Which correspond to the exact same residuals as for the last iteration on the Static FSI tutorial. This can be tested by running the latter with

WRT_ZONE_CONV = YES


which yields for its last iteration

+----------------------------------------------------------------+
|                     Zone 0 (Incomp.
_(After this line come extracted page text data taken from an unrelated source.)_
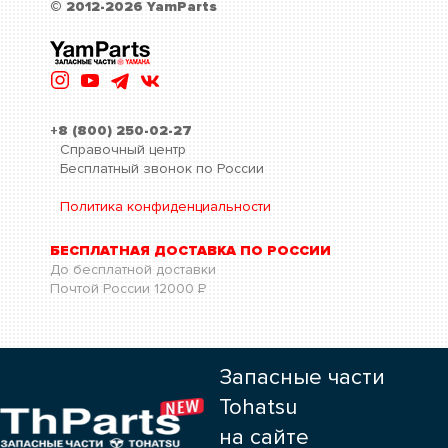
© 2012-2026 YamParts
+8 (800) 250-02-27
Справочный центр
Бесплатный звонок по России
Политика конфиденциальности
БЕСПЛАТНАЯ ДОСТАВКА ПО РОССИИ
До бесплатной доставки
Почтой России
12000
Р
Запасные части
Tohatsu
на сайте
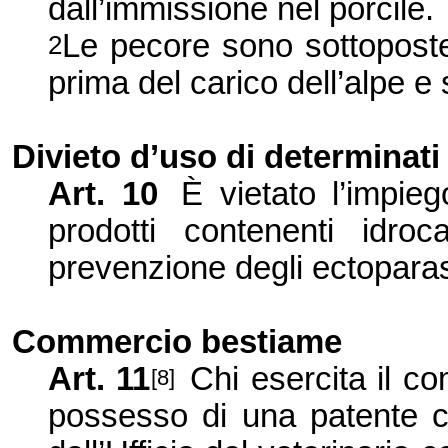
dall’
immissione nel porcile.
Le pecore sono sottoposte
2
prima del carico dell’
alpe e 
Divieto d’
uso di determinati
Art. 10
È vietato l’
impieg
prodotti contenenti idro
prevenzione degli ectoparas
Commercio bestiame
Art. 11
Chi esercita
il co
[8]
possesso di una patente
Fluid)                     |
+----------------------------------------------------------------+
|  Outer_Iter|  Inner_Iter|      rms[P]|      rms[U]|      rms[V]|
+----------------------------------------------------------------+
|          16|           0|  -15.808168|  -15.358431|  -15.769282|
|          16|          10|  -16.714759|  -16.074145|  -17.174991|
+-----------------------------------------------------------------------------+
|                              Zone 1 (Structure)                             |
+-----------------------------------------------------------------------------+
|  Outer_Iter|  Inner_Iter|      rms[U]|      rms[R]|      rms[E]|    VonMises|
+-----------------------------------------------------------------------------+
|          16|           0|  -11.937375|  -11.637725|  -25.999458|  1.8531e+03|
|          16|           1|  -15.794016|  -11.636749|  -28.541279|  1.8531e+03|
|          16|           2|  -16.165350|  -11.621837|  -28.528692|  1.8531e+03|
|          16|           3|  -16.056047|  -11.608302|  -28.544055|  1.8531e+03|
|          16|           4|  -16.156344|  -11.627675|  -28.565975|  1.8531e+03|
|          16|           5|  -16.204699|  -11.633976|  -28.581277|  1.8531e+03|
+----------------------------------------------------------------+
|                        Multizone Summary                       |
+----------------------------------------------------------------+
|  Outer_Iter| avg[bgs][0]| avg[bgs][1]|MinVolume[0]|DeformIter[0|
+----------------------------------------------------------------+
|          16|  -11.228939|   -9.130581|  8.7338e-10|          44|


The displacement field on the structural domain and the velocity field on the flow domain obtained in fsi_steady_1.vtu_and fsi_steady_0.vtu respectively are shown below:

which is, as expected, identical to the result of the Static FSI tutorial. The convergence of the drag coefficient is as follows:

The drag coefficient will be used as the objective function for the adjoint computation in the next tutorial.